In Cairo, President Obama made an eloquent plea for peace in the Middle East, with a two-state solution at its heart. The Israeli Prime Minister Benjamin Netanyahu responded last week with endorsement of a two-state solution in his speech. Mr. Netanyahu presented demanding and problematic prerequisites for the establishing of a Palestinian state, but the fact remains – the scene is yet again set for political negotiations on a final settlement between Palestinians and Israelis.
President Obama has urged Palestinians to focus on what they can build, "The Palestinian Authority must develop its capacity to govern." he said in his speech in Cairo.
The US president is right. But how is such development to occur? That is the question the international donor group known as the Ad-Hoc Liaison Committee (AHLC) aimed to answer at a recent high-level meeting in Oslo.
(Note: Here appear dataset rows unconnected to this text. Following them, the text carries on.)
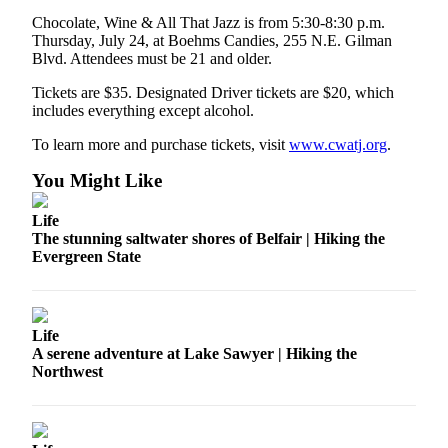
News
Chocolate, Wine & All That Jazz is from 5:30-8:30 p.m.
Northwest
Thursday, July 24, at Boehms Candies, 255 N.E. Gilman
Blvd. Attendees must be 21 and older.
Submit
a
Tickets are $35. Designated Driver tickets are $20, which
includes everything except alcohol.
Photo
To learn more and purchase tickets, visit
www.cwatj.org
.
Submit
a Story
You Might Like
Idea
Life
Submit
The stunning saltwater shores of Belfair | Hiking the
a Press
Evergreen State
Release
Business
Life
Submit
A serene adventure at Lake Sawyer | Hiking the
Northwest
Business
News
Contests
We assessed Palestine's dire economic situation, called on donors to live up to their pledges, and demanded that Israel lift restrictions that are crippling the Palestinian economy and the Palestinian Authority's process of reform.
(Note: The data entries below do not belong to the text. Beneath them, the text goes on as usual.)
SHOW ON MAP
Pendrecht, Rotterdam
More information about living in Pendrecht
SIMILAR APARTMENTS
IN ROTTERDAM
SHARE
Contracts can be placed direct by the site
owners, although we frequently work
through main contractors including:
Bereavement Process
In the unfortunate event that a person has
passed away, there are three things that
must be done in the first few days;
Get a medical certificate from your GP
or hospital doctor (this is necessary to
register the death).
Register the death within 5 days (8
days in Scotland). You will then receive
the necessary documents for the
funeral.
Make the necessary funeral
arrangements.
We know now, as we knew in 1993 when the Oslo Accords were signed, that a strong, viable Palestinian Authority (PA) is the foundation upon which a future Palestinian state will stand.
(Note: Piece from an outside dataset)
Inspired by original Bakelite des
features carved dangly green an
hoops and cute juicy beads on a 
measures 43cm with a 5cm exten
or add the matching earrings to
Palestinians are a hardworking people, and once there is an independent Palestinian state that can regulate commerce, have access to markets, and enable investment and job creation, they will gladly do without foreign aid. But today, still under occupation, the PA is dependent on outside donors – and the PA is crumbling before our eyes.
With a projected budget deficit approaching $400 million over the next few months, the PA is struggling to pay public salaries and cover utility bills.
And while it may be too soon to speak of donor fatigue, there is tangible donor frustration as the governance institutions we've worked so hard to build up are literally torn down in military operations in Gaza and the West Bank since 2000.
Make no mistake: If the building blocks of the Palestinian state-in-waiting are allowed to fall apart, the prospects for peace will collapse, too.
After all, the international donor community's unwavering support to the Palestinians is political, not only humanitarian. Our goal is a free and sovereign Palestine, living side by side with Israel in peace and security.
The billions of assistance dollars provided over the years since the Oslo Accords were intended to fortify the Palestinian economy and bolster a Palestinian state, not to keep the Palestinian territory's governing institutions on life support, even as conditions for the Palestinian people grow more desperate by the day.
What must be done to save the PA, and who must be held accountable? We need a new approach from every stakeholder in the peace process to rejuvenate commitment to a two-state solution and reverse the downward spiral.
From Israel, we need good faith. That means living up to the road map obligations, including a total freeze on settlement construction – provocative outposts on occupied land – and, just as essential, a readiness to engage in negotiations on a two-state solution.
Prime Minister Netanyahu's speech was a beginning which now needs concrete follow up through action on the ground. The scene is set for new negotiations, but urgent progress on the ground is needed in order to give much needed credibility to new negotiations. The current lack of trust and confidence among Israelis and Palestinians alike is critical due to numerous setbacks and broken promises in the past.
Israel must also abide by its pledge to lift the blockade on Gaza – a regime that bars staple foods like baby formula and tea, and that bans the import of construction materials needed to repair the tens of thousands of homes damaged or destroyed in the aerial bombardment earlier this year.
As long as the current conditions persist, there can be no economic development, let alone security and peace. The only local growth-industries will be tunnel trafficking and extremism.
From the Palestinians, we need unity of purpose and enhancement of security throughout occupied territories. The competing Palestinian factions must bridge the river of mistrust between them. Only a unified Palestinian national movement, ready to respect international norms, can credibly negotiate and implement a final-status agreement with Israel.
From the international community, we need resolve – and we need pressure.
Western and Arab donors alike must urgently honor their past financial commitments. So far this year, international donors have cut their contributions to the PA by as much as half compared with 2008. While we all agree on the imperative of Palestinian reconciliation, we must not hold our assistance pledges hostage in the meantime – for there will be nothing left to reconcile if the PA falls apart.
The AHLC is the only body left that can facilitate the required cooperation among these stakeholders. For despite its name, the AHLC is anything but ad hoc: It is the last standing pillar of the Oslo peacemaking architecture that has enabled dialogue among the Israelis, Palestinians, and their international partners through all the ups and downs of the past 16 years.
Our goal remains unchanged: a Palestinian state, living side by side with Israel, both peoples secure and at peace. But the largest obstacle is unchanged as well: a crippling lack of trust.
And time is running out. If the PA dies, there will be no second chance. Let the clarion call go forth from Oslo: Support the PA now, or risk all prospects for peace.